WORK TASK: Would you retype the whole listing exactly, leaving its pictures out?

RECORDS SUPPLIED:
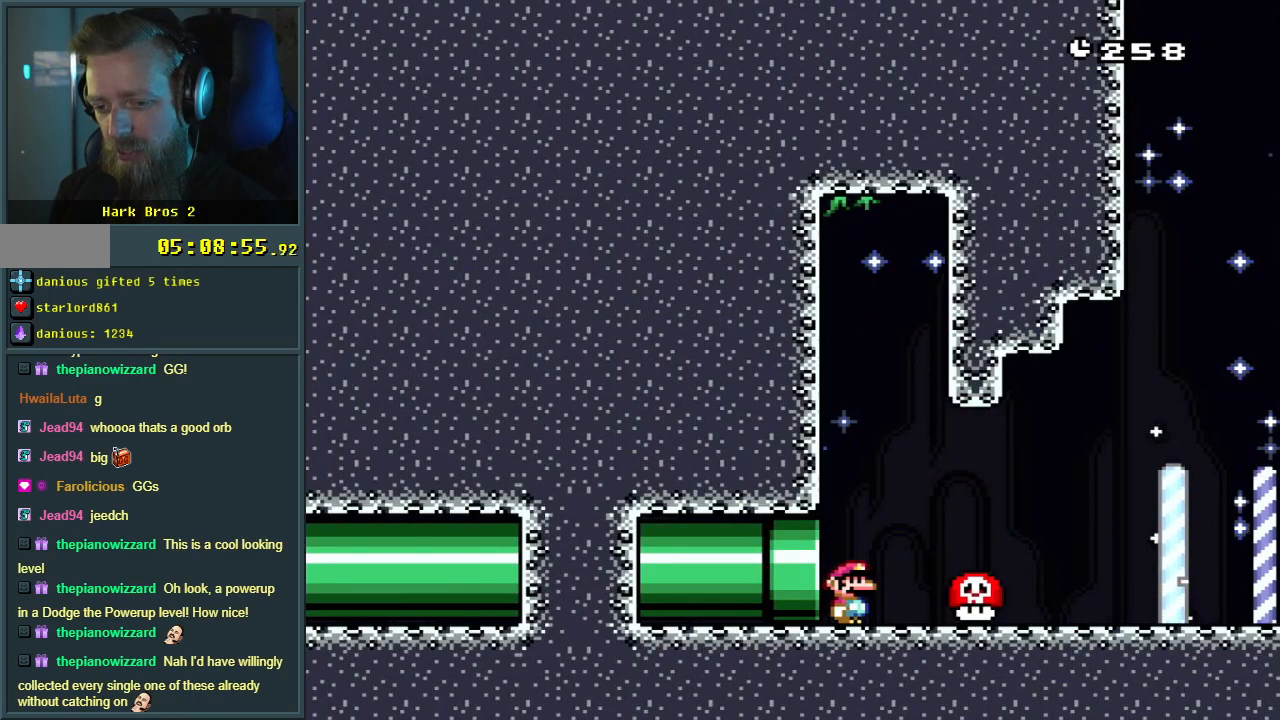
{"buttons": ["B", "Y"], "events": [[17, "DPAD_RIGHT", "down"], [167, "B", "down"], [317, "B", "up"], [417, "DPAD_RIGHT", "up"], [433, "B", "down"]]}
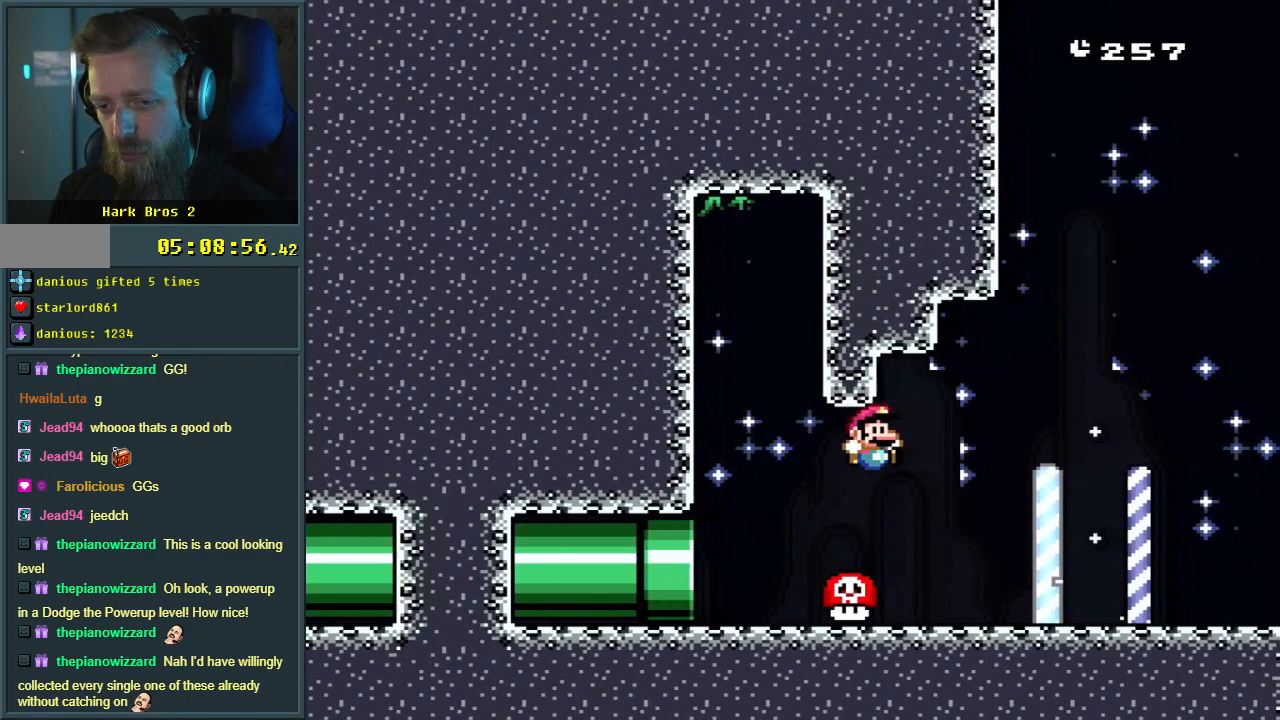
{"buttons": ["Y", "DPAD_LEFT"], "events": [[100, "B", "up"], [167, "DPAD_LEFT", "down"]]}
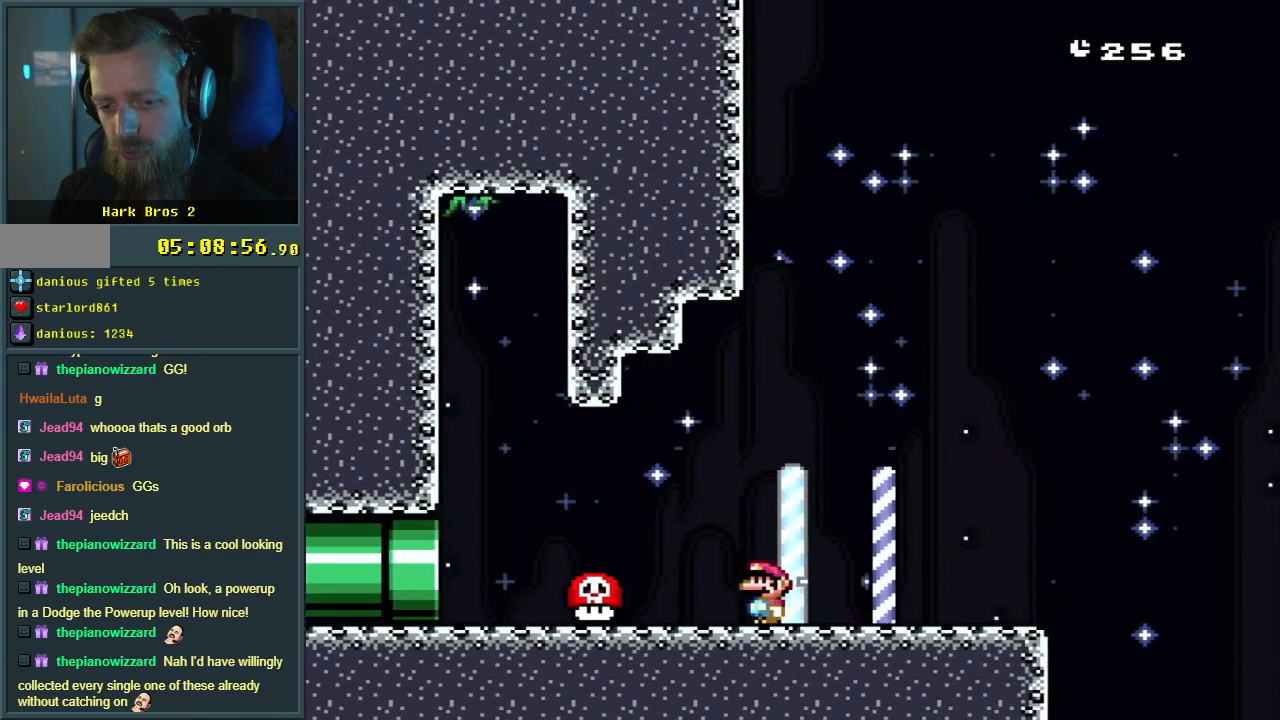
{"buttons": ["Y"], "events": [[17, "DPAD_LEFT", "up"], [100, "DPAD_RIGHT", "down"], [467, "DPAD_RIGHT", "up"]]}
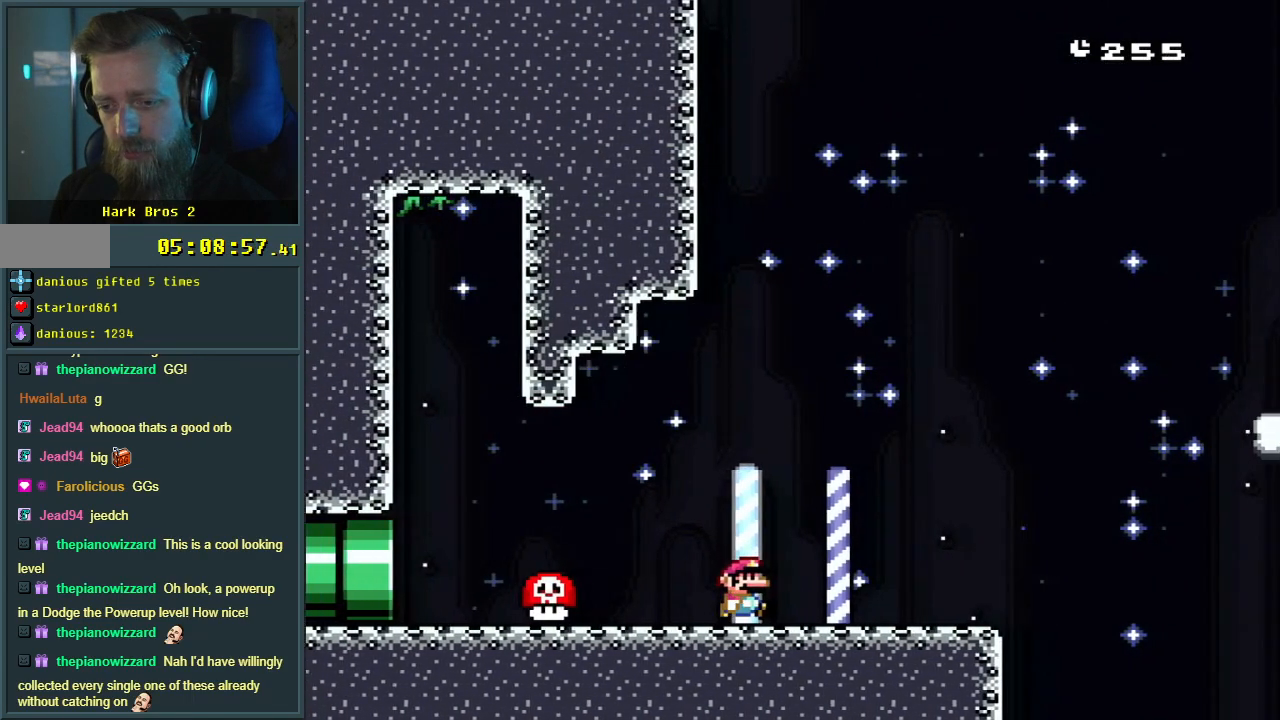
{"buttons": ["Y"], "events": [[117, "DPAD_LEFT", "down"], [317, "DPAD_LEFT", "up"]]}
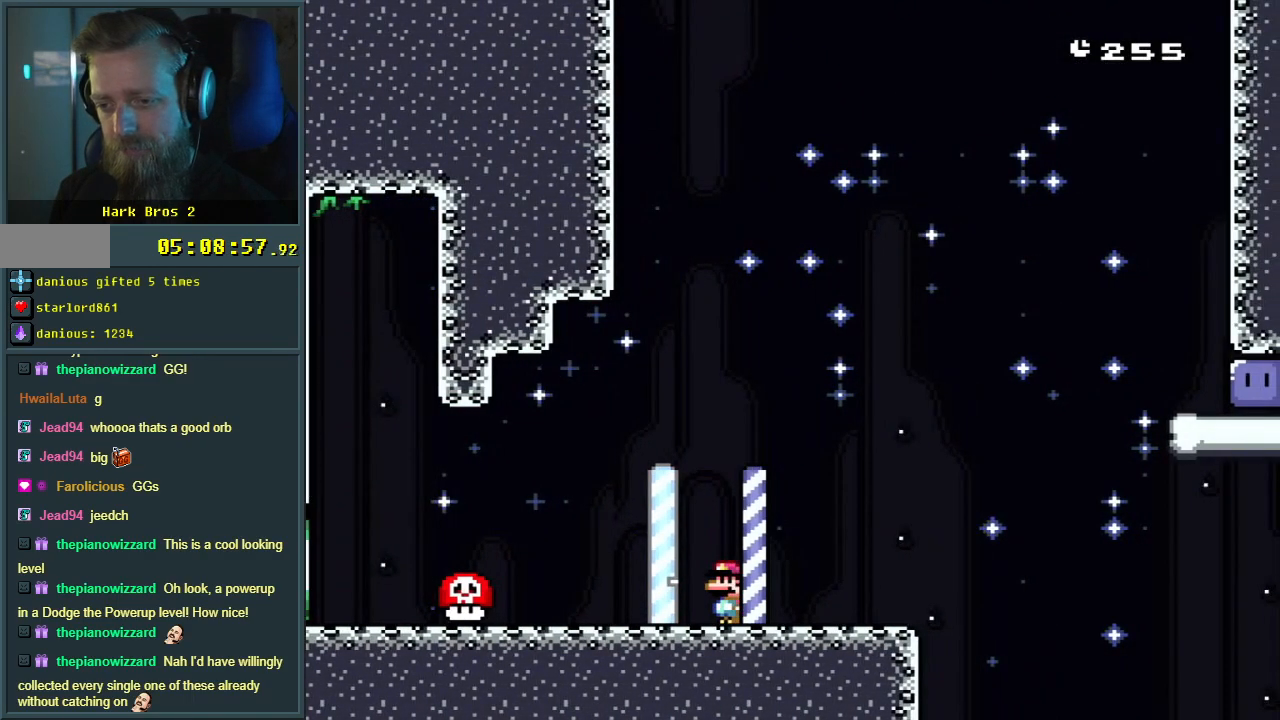
{"buttons": ["Y", "DPAD_RIGHT"], "events": [[150, "DPAD_RIGHT", "down"]]}
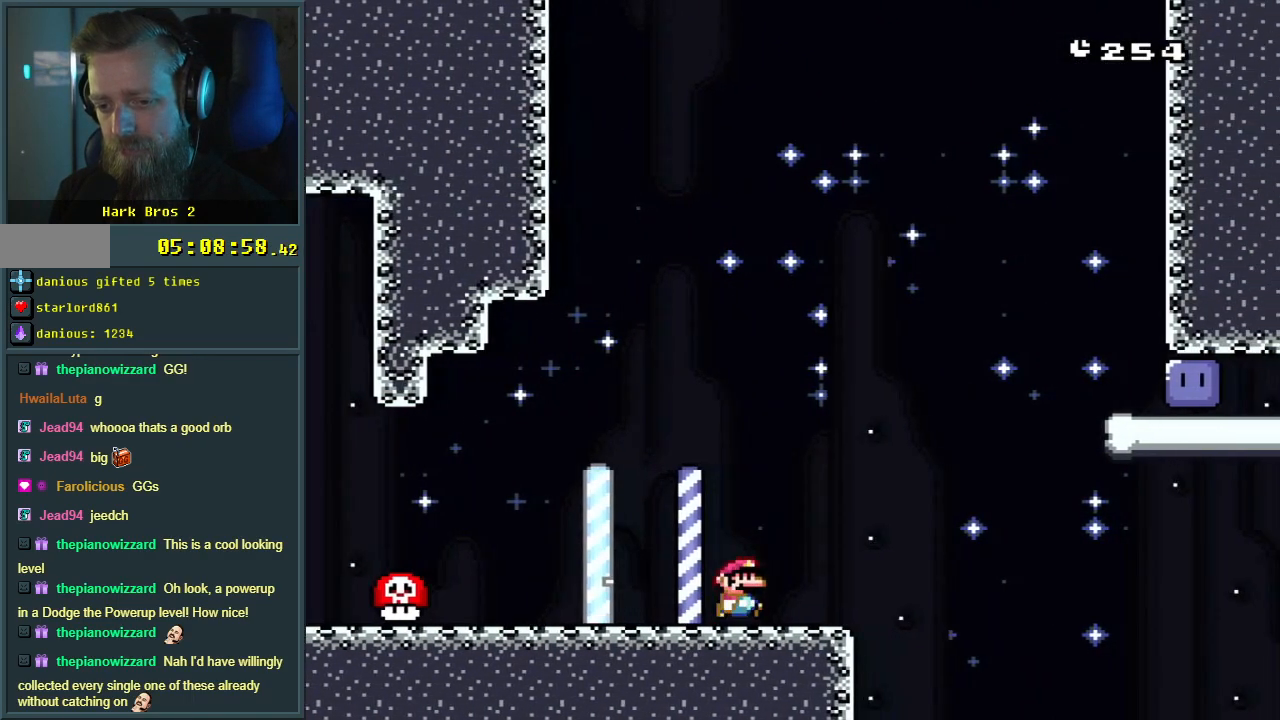
{"buttons": ["B", "Y", "DPAD_RIGHT"], "events": [[150, "B", "down"]]}
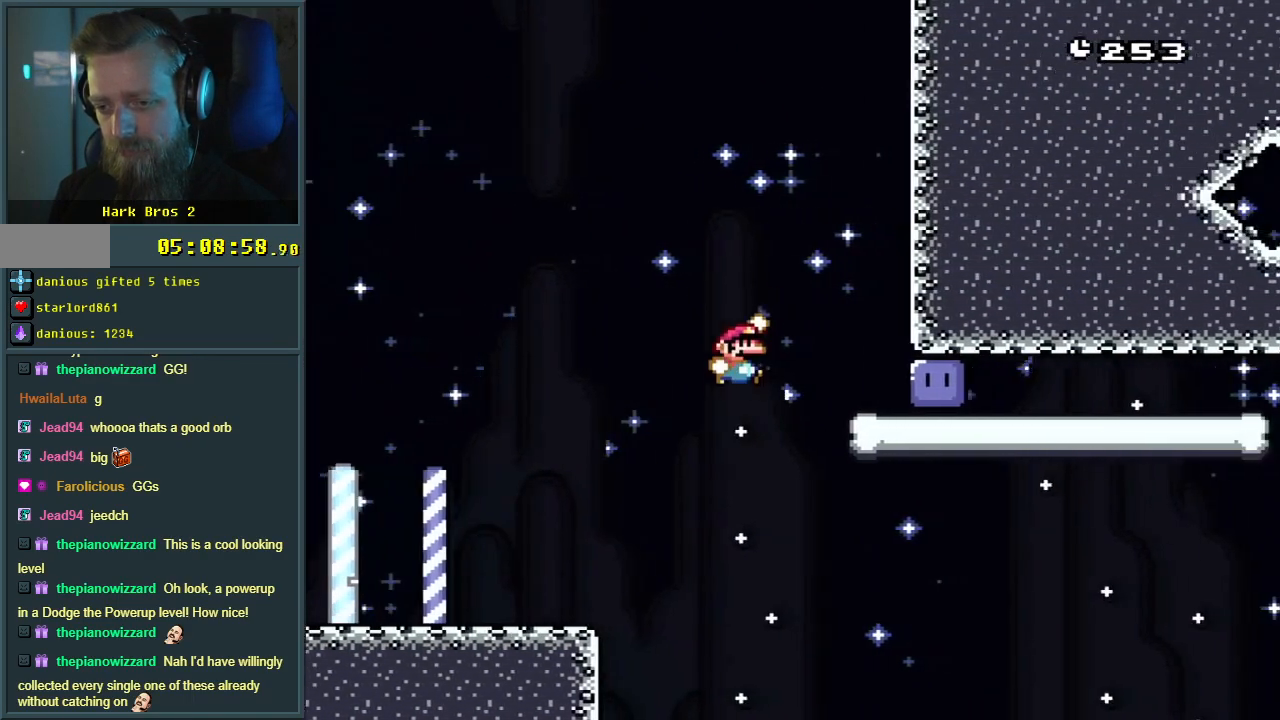
{"buttons": ["Y", "DPAD_RIGHT"], "events": [[317, "B", "up"], [333, "Y", "up"], [500, "Y", "down"]]}
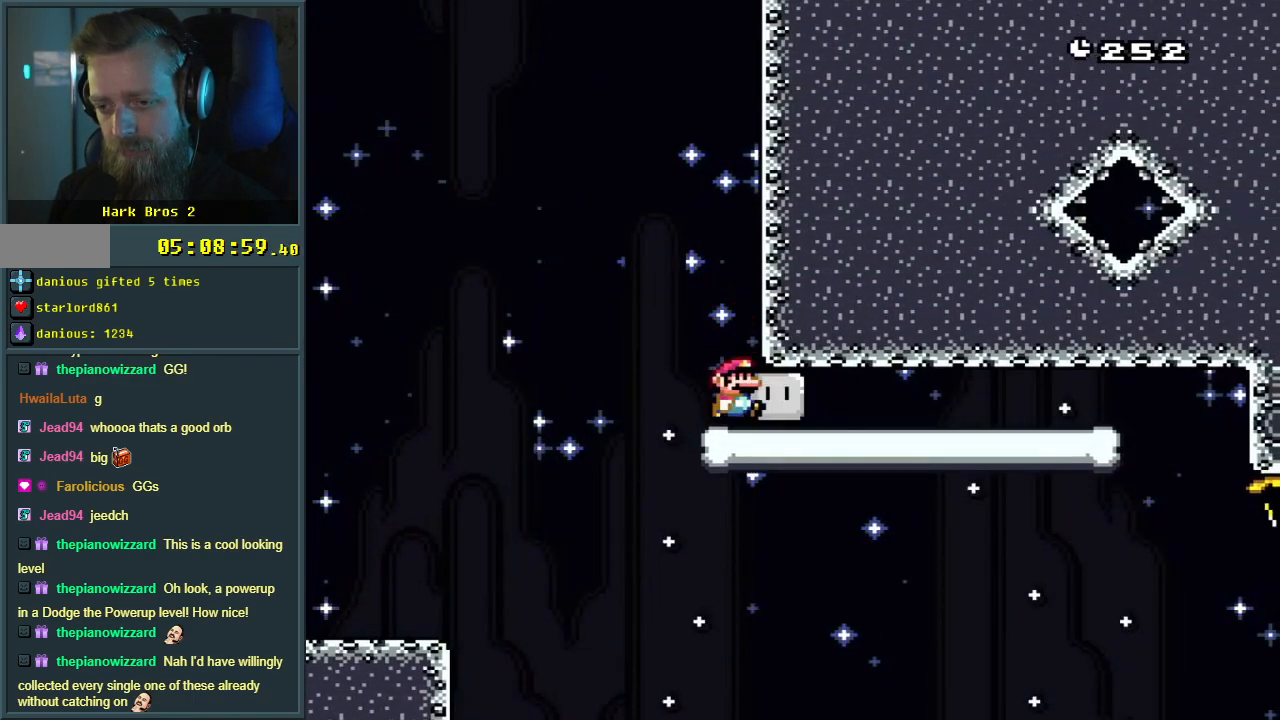
{"buttons": ["Y"], "events": [[300, "DPAD_RIGHT", "up"]]}
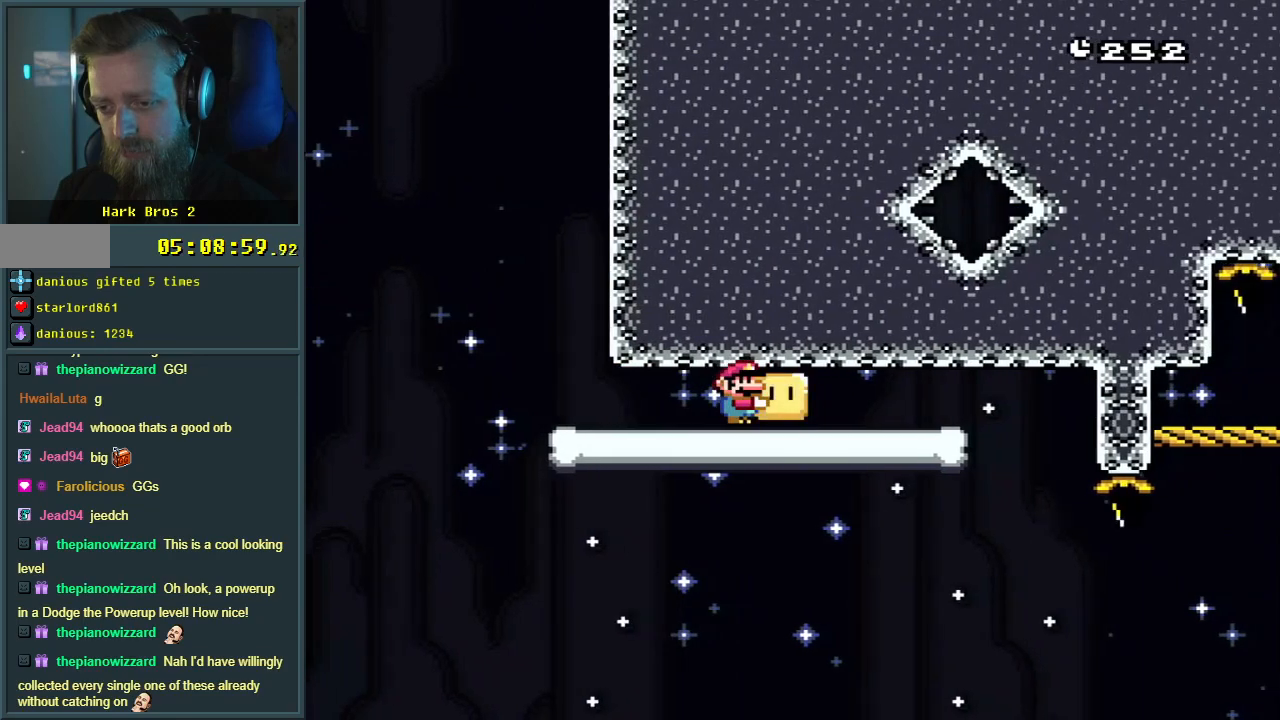
{"buttons": ["Y"], "events": [[217, "DPAD_LEFT", "down"], [300, "DPAD_LEFT", "up"]]}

SOLUTION TO THE PROBLEM:
{"buttons": ["B", "Y"], "events": [[17, "DPAD_RIGHT", "down"], [167, "B", "down"], [317, "B", "up"], [417, "DPAD_RIGHT", "up"], [433, "B", "down"]]}
{"buttons": ["Y", "DPAD_LEFT"], "events": [[100, "B", "up"], [167, "DPAD_LEFT", "down"]]}
{"buttons": ["Y"], "events": [[17, "DPAD_LEFT", "up"], [100, "DPAD_RIGHT", "down"], [467, "DPAD_RIGHT", "up"]]}
{"buttons": ["Y"], "events": [[117, "DPAD_LEFT", "down"], [317, "DPAD_LEFT", "up"]]}
{"buttons": ["Y", "DPAD_RIGHT"], "events": [[150, "DPAD_RIGHT", "down"]]}
{"buttons": ["B", "Y", "DPAD_RIGHT"], "events": [[150, "B", "down"]]}
{"buttons": ["Y", "DPAD_RIGHT"], "events": [[317, "B", "up"], [333, "Y", "up"], [500, "Y", "down"]]}
{"buttons": ["Y"], "events": [[300, "DPAD_RIGHT", "up"]]}
{"buttons": ["Y"], "events": [[217, "DPAD_LEFT", "down"], [300, "DPAD_LEFT", "up"]]}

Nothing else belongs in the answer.